Robots can be thought of as a tool to complete the brain-body-environment relation for the brain-inspired decision-making models. We utilize a mobile robot and a humanoid robot to test our basal-ganglia-thalamus-cortex models developed for action selection in mass model and spiking neural network levels [F2.21, F2.26,Emeç Erçelik Yüksek Lisans tezi, bitirme ödevi, F1.9, B11, B7]. The computational models receive environmental signals (images) as inputs from the sensors of robots to make an action decision and to actuate the selected behavior through robots' joints. In this way, we study the compatibility of our models to the experimental data as well as the capabilities of input encoding for the computational models.

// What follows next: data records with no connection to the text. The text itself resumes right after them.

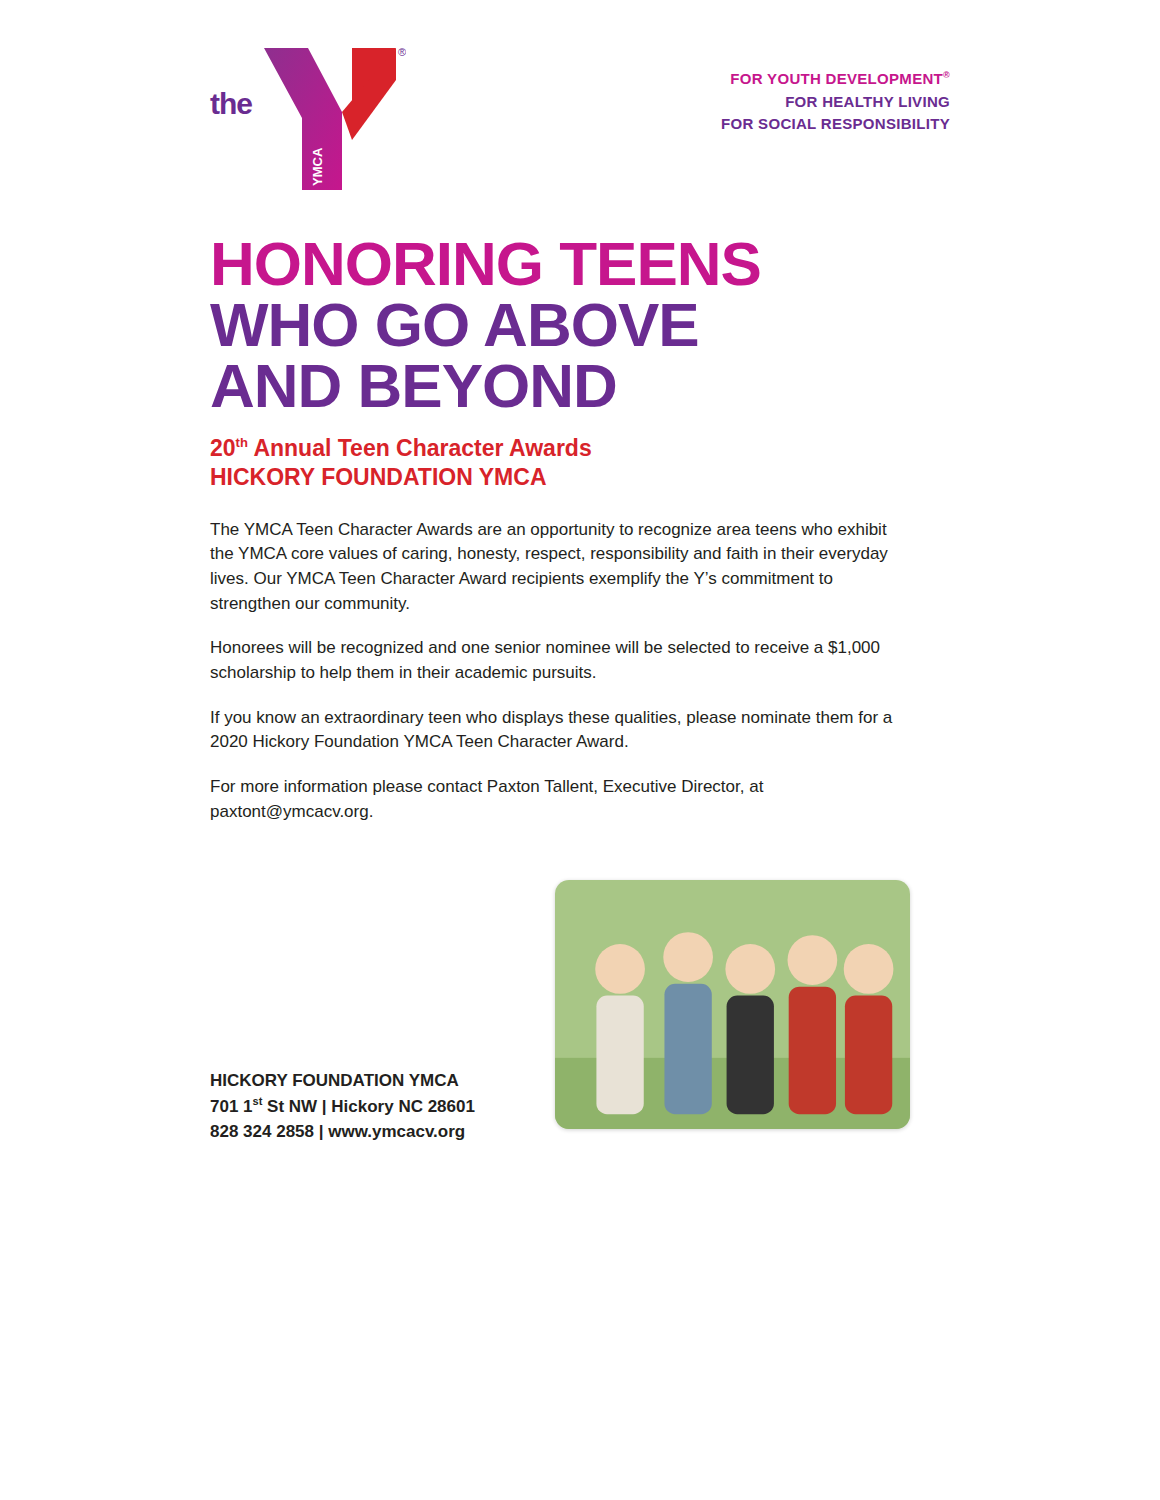the ® YMCA
FOR YOUTH DEVELOPMENT®
FOR HEALTHY LIVING
FOR SOCIAL RESPONSIBILITY
Honoring Teens Who Go Above and Beyond
20th Annual Teen Character Awards
HICKORY FOUNDATION YMCA
The YMCA Teen Character Awards are an opportunity to recognize area teens who exhibit the YMCA core values of caring, honesty, respect, responsibility and faith in their everyday lives. Our YMCA Teen Character Award recipients exemplify the Y’s commitment to strengthen our community.
Honorees will be recognized and one senior nominee will be selected to receive a $1,000 scholarship to help them in their academic pursuits.
If you know an extraordinary teen who displays these qualities, please nominate them for a 2020 Hickory Foundation YMCA Teen Character Award.
For more information please contact Paxton Tallent, Executive Director, at paxtont@ymcacv.org.
HICKORY FOUNDATION YMCA
701 1st St NW | Hickory NC 28601
828 324 2858 | www.ymcacv.org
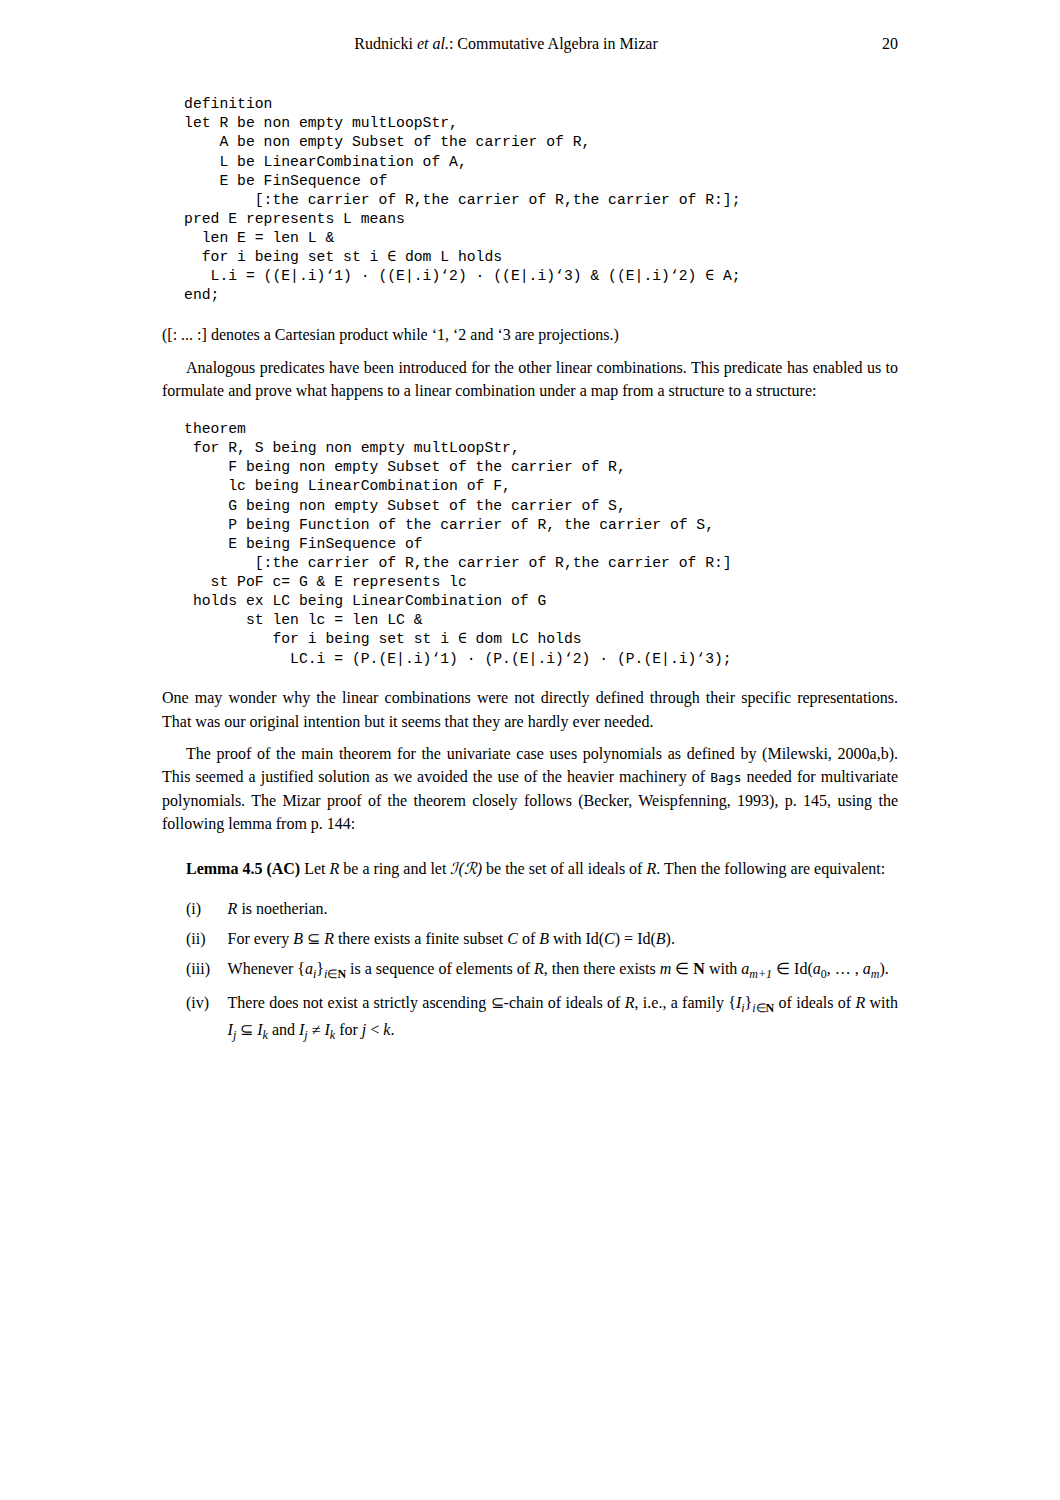Rudnicki et al.: Commutative Algebra in Mizar 20
definition
let R be non empty multLoopStr,
    A be non empty Subset of the carrier of R,
    L be LinearCombination of A,
    E be FinSequence of
        [:the carrier of R,the carrier of R,the carrier of R:];
pred E represents L means
  len E = len L &
  for i being set st i ∈ dom L holds
   L.i = ((E|.i)‘1) · ((E|.i)‘2) · ((E|.i)‘3) & ((E|.i)‘2) ∈ A;
end;
([: ... :] denotes a Cartesian product while ‘1, ‘2 and ‘3 are projections.)
Analogous predicates have been introduced for the other linear combinations. This predicate has enabled us to formulate and prove what happens to a linear combination under a map from a structure to a structure:
theorem
 for R, S being non empty multLoopStr,
     F being non empty Subset of the carrier of R,
     lc being LinearCombination of F,
     G being non empty Subset of the carrier of S,
     P being Function of the carrier of R, the carrier of S,
     E being FinSequence of
        [:the carrier of R,the carrier of R,the carrier of R:]
   st PoF c= G & E represents lc
 holds ex LC being LinearCombination of G
       st len lc = len LC &
          for i being set st i ∈ dom LC holds
            LC.i = (P.(E|.i)‘1) · (P.(E|.i)‘2) · (P.(E|.i)‘3);
One may wonder why the linear combinations were not directly defined through their specific representations. That was our original intention but it seems that they are hardly ever needed.
The proof of the main theorem for the univariate case uses polynomials as defined by (Milewski, 2000a,b). This seemed a justified solution as we avoided the use of the heavier machinery of Bags needed for multivariate polynomials. The Mizar proof of the theorem closely follows (Becker, Weispfenning, 1993), p. 145, using the following lemma from p. 144:
Lemma 4.5 (AC) Let R be a ring and let ℐ(ℛ) be the set of all ideals of R. Then the following are equivalent:
(i) R is noetherian.
(ii) For every B ⊆ R there exists a finite subset C of B with Id(C) = Id(B).
(iii) Whenever {ai}i∈N is a sequence of elements of R, then there exists m ∈ N with am+1 ∈ Id(a0, … , am).
(iv) There does not exist a strictly ascending ⊆-chain of ideals of R, i.e., a family {Ii}i∈N of ideals of R with Ij ⊆ Ik and Ij ≠ Ik for j < k.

Neurons physically take place in the human brain, and they can function in synchrony. We can implement the models describing the cognitive processes which are executed via the relations between neural structures on integrated circuits (IC). These circuits are called neuromorphic circuits in general. The equations implemented on an IC also work synchronously. Neuromorphic circuit design requires the design of the special structures at the transistor level. It is also possible to model a network consisting of numerous neurons real-time on an FPGA. However, if the model is costly in terms of operations, this can require multiple FPGAs working in parallel. In order to avoid this, simplified models can be used on a single FPGA. In our lab, mass models and Izhikevich spiking neuron models related to the cortex-basal ganglia- thalamus are implemented on FPGA [E1, E2, F2.13].